WHAT YOU NEED TO DO |
Your job is to copy every line in the material containing the word "down".

INFORMATION SUPPLIED |
__________________________________________________

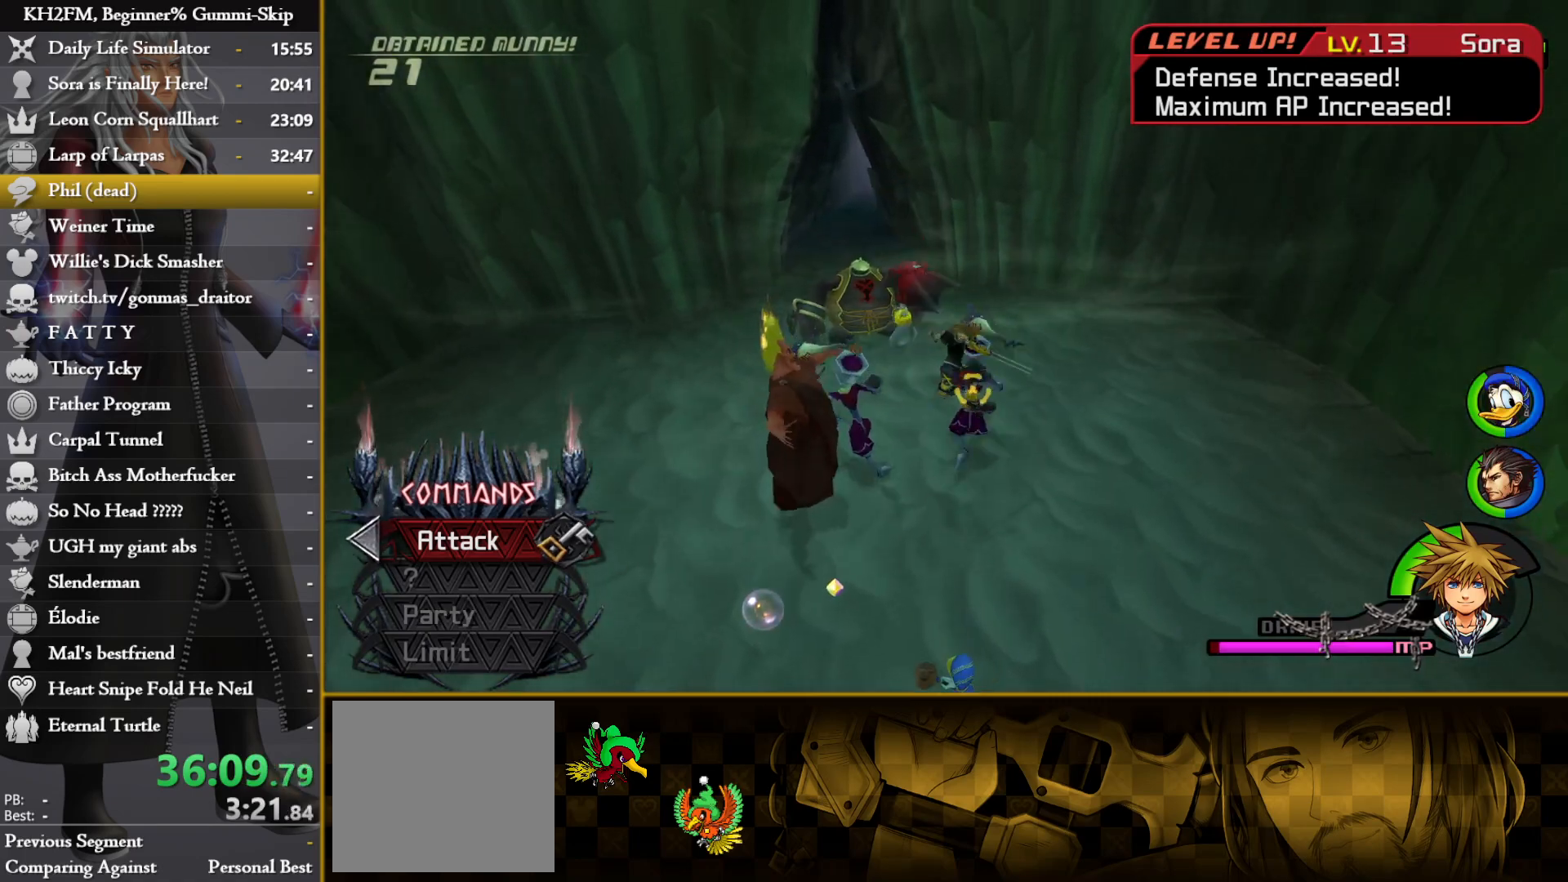
{"buttons": [], "left_stick": "up", "right_stick": "left", "events": [[17, "CROSS", "up"], [350, "right_stick", "left"]]}
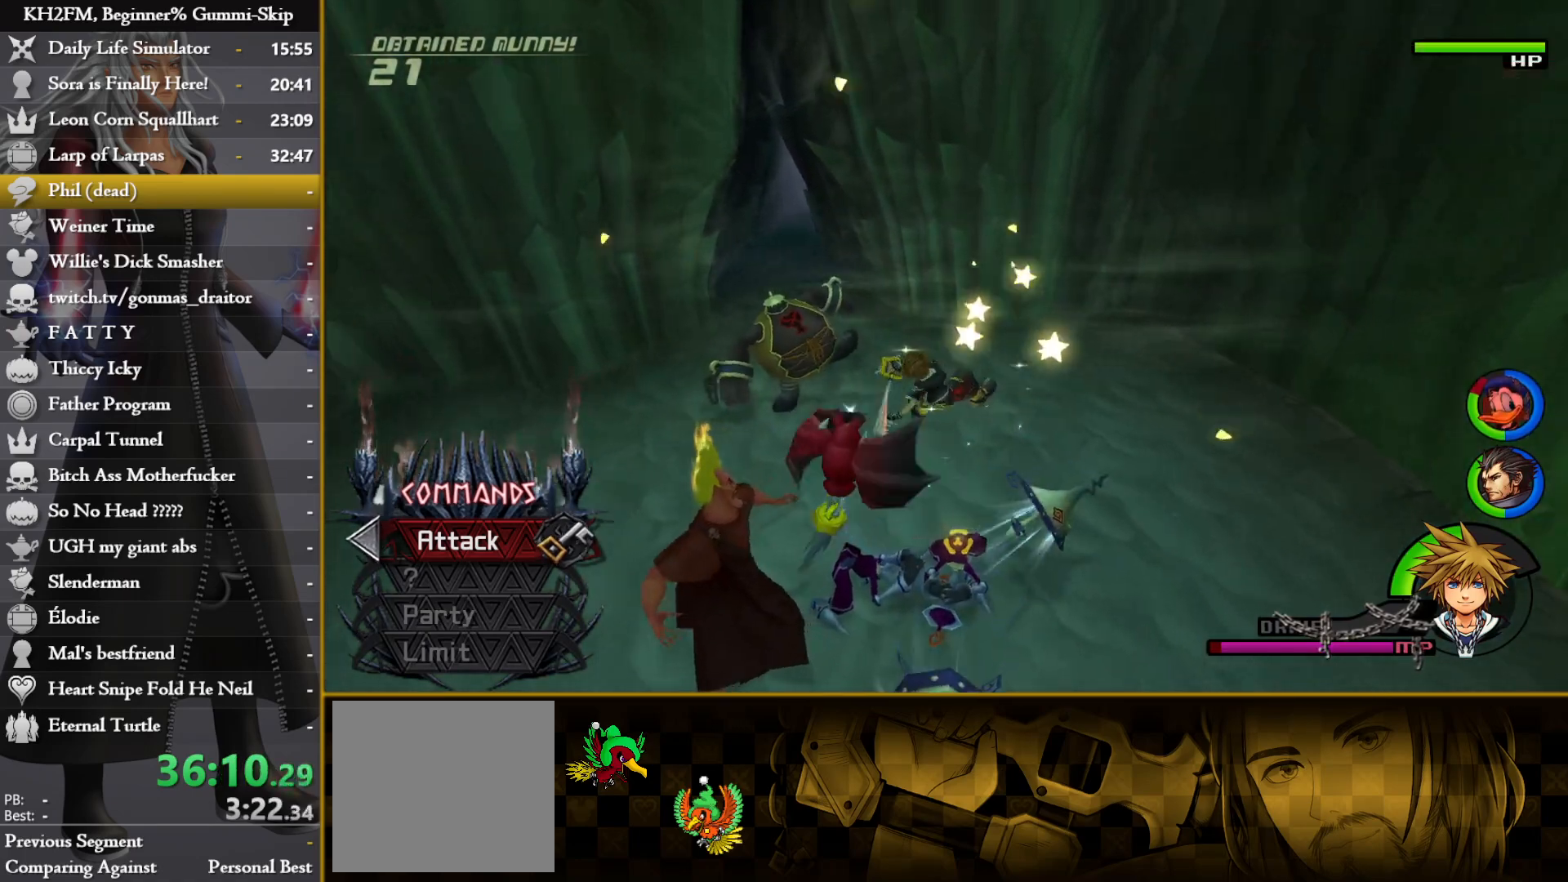
{"buttons": [], "left_stick": "up-right", "right_stick": "center", "events": [[200, "right_stick", "center"], [233, "left_stick", "up-right"], [350, "right_stick", "left"], [467, "right_stick", "center"]]}
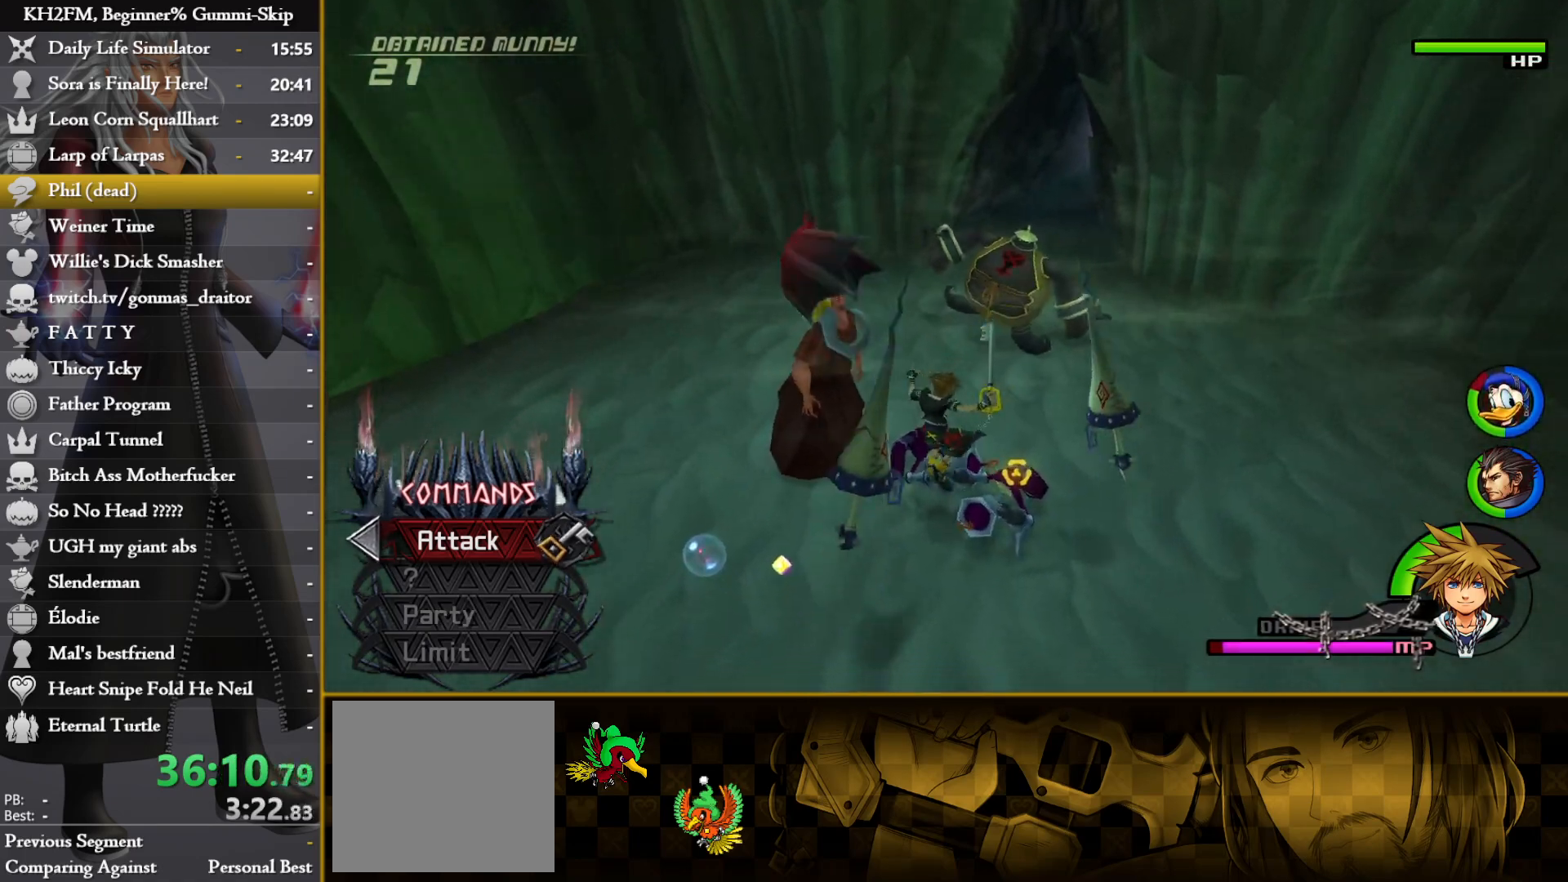
{"buttons": [], "left_stick": "up-right", "right_stick": "down-left", "events": [[233, "right_stick", "down"], [300, "right_stick", "down-left"]]}
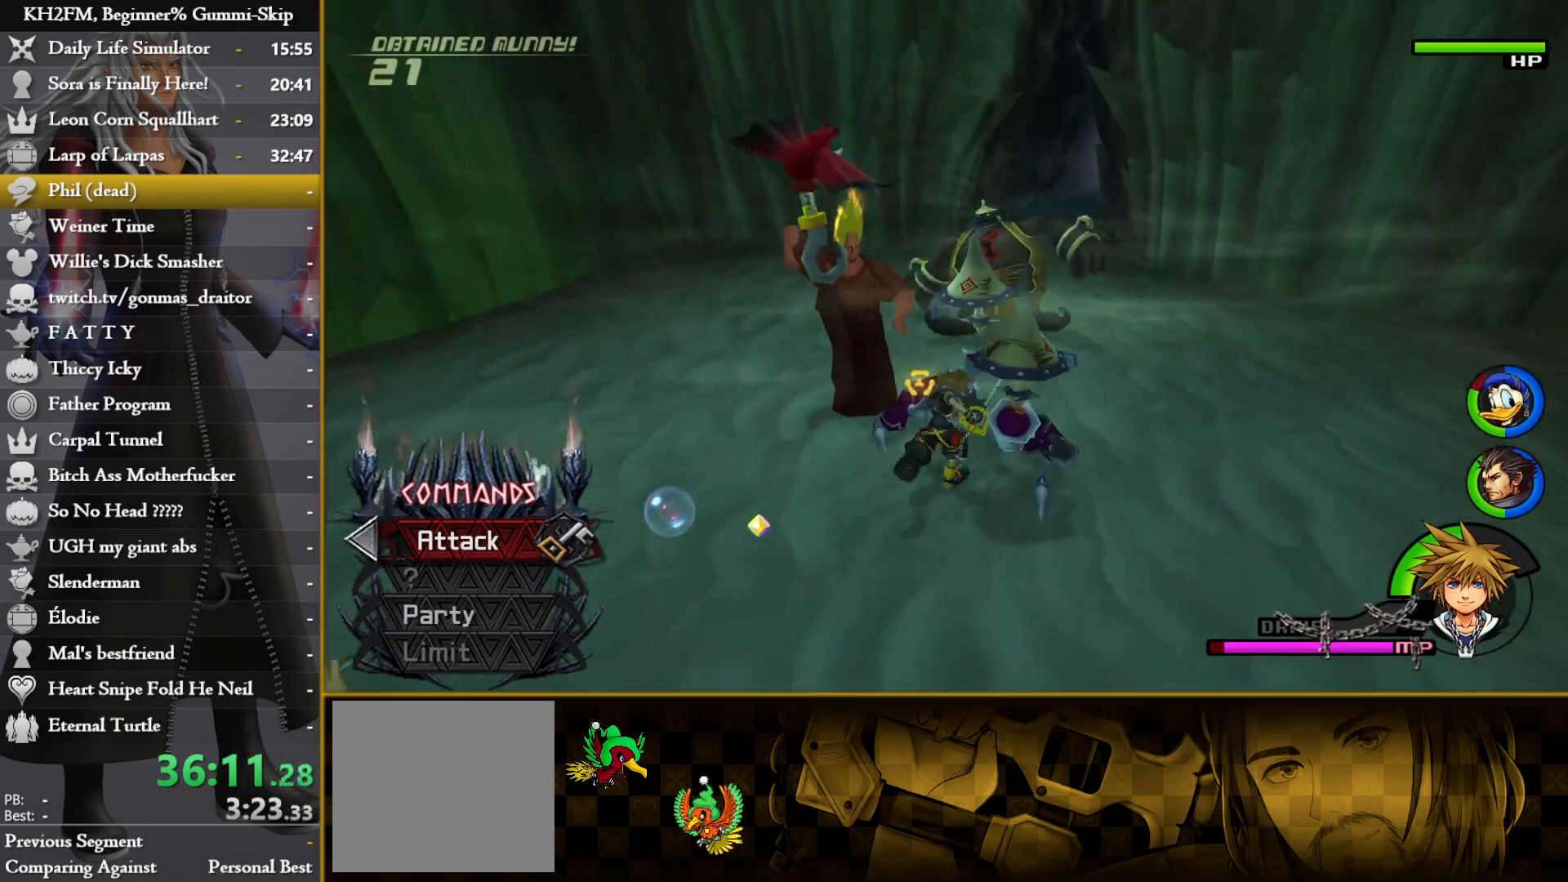
{"buttons": [], "left_stick": "up-right", "right_stick": "down-left", "events": []}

__________________________________________________

TASK OUTPUT |
{"buttons": [], "left_stick": "up-right", "right_stick": "down-left", "events": [[233, "right_stick", "down"], [300, "right_stick", "down-left"]]}
{"buttons": [], "left_stick": "up-right", "right_stick": "down-left", "events": []}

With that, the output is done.